_TASK ITEM_: Print the entire text on certificate usage edges and batch structure, with no changes.

_GIVEN TEXT_:
────────────────────

Certificate Usage (USES_CERT)

Links domains to their TLS certificates.

json
{
  "type": "USES_CERT",
  "source": "example.com",
  "target": "B7+tPUdz9OYBgGpZFY9V1MyXOsL88K8AJ2m2Jv8YsPM=",
  "observed_at": "2024-01-01T12:00:00Z",
  "probe_id": "us-west-1a",
  "run_id": "run-20240101"
}

Source: Domain name (NodeDomain) Target: Certificate SPKI hash (NodeCert) Semantics: Domain uses certificate for TLS/SSL

Batch Structure

Data is emitted in batches containing multiple nodes and edges:

go
type Batch struct {
    ProbeID string       `json:"probe_id"`     // Probe identifier
    RunID   string       `json:"run_id"`       // Run identifier
    NodesD  []NodeDomain `json:"nodes_domain"` // Domain nodes
    NodesIP []NodeIP     `json:"nodes_ip"`     // IP nodes
    NodesC  []NodeCert   `json:"nodes_cert"`   // Certificate nodes
    Edges   []Edge       `json:"edges"`        // Relationship edges
}

Example Complete Batch

json
{
  "probe_id": "us-west-1a",
  "run_id": "run-20240101-120000",
  "nodes_domain": [
    {
      "host": "example.com",
      "apex": "example.com",
      "first_seen": "2024-01-01T12:00:00Z",
      "last_seen": "2024-01-01T12:00:00Z"

────────────────────

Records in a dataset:

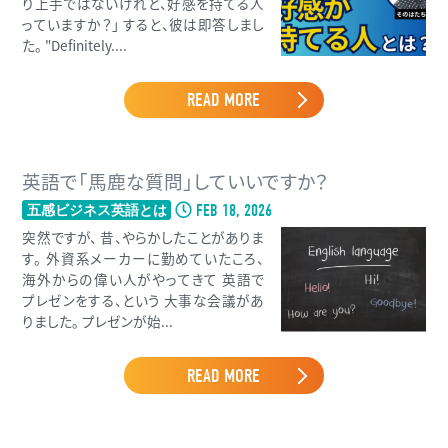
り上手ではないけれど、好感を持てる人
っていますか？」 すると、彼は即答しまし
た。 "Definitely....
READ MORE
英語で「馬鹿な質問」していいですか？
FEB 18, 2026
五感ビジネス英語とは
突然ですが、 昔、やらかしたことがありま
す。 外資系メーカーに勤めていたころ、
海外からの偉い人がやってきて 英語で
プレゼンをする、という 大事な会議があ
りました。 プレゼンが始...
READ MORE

────────────────────

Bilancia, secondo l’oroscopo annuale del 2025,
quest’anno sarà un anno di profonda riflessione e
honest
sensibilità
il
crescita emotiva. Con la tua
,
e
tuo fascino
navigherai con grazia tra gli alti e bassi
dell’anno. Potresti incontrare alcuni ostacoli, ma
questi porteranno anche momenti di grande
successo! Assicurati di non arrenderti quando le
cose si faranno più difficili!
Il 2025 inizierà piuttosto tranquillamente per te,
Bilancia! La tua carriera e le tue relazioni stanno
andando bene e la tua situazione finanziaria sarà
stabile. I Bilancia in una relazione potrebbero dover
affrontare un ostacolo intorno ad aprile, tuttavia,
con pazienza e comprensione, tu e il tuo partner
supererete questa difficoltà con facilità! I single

────────────────────

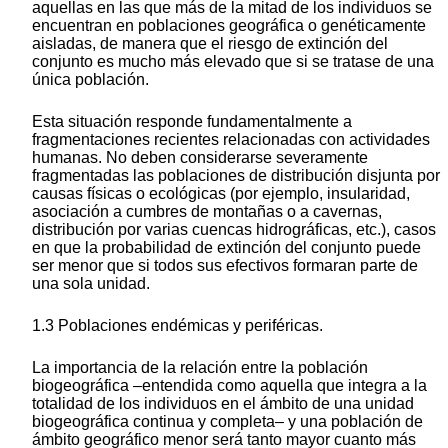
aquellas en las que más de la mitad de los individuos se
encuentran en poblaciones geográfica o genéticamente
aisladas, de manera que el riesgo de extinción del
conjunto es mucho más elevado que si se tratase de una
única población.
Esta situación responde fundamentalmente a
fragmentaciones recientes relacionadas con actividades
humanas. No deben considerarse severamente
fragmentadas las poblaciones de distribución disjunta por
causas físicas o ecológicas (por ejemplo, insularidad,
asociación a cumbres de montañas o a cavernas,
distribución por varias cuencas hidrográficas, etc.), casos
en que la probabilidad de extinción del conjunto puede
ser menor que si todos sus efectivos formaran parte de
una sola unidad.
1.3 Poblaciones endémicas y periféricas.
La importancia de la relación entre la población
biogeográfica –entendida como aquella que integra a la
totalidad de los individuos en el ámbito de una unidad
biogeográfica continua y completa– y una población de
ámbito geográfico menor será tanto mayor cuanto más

────────────────────

_ANSWER FOR THE TASK_:
Certificate Usage (USES_CERT)

Links domains to their TLS certificates.

json
{
  "type": "USES_CERT",
  "source": "example.com",
  "target": "B7+tPUdz9OYBgGpZFY9V1MyXOsL88K8AJ2m2Jv8YsPM=",
  "observed_at": "2024-01-01T12:00:00Z",
  "probe_id": "us-west-1a",
  "run_id": "run-20240101"
}

Source: Domain name (NodeDomain) Target: Certificate SPKI hash (NodeCert) Semantics: Domain uses certificate for TLS/SSL

Batch Structure

Data is emitted in batches containing multiple nodes and edges:

go
type Batch struct {
    ProbeID string       `json:"probe_id"`     // Probe identifier
    RunID   string       `json:"run_id"`       // Run identifier
    NodesD  []NodeDomain `json:"nodes_domain"` // Domain nodes
    NodesIP []NodeIP     `json:"nodes_ip"`     // IP nodes
    NodesC  []NodeCert   `json:"nodes_cert"`   // Certificate nodes
    Edges   []Edge       `json:"edges"`        // Relationship edges
}

Example Complete Batch

json
{
  "probe_id": "us-west-1a",
  "run_id": "run-20240101-120000",
  "nodes_domain": [
    {
      "host": "example.com",
      "apex": "example.com",
      "first_seen": "2024-01-01T12:00:00Z",
      "last_seen": "2024-01-01T12:00:00Z"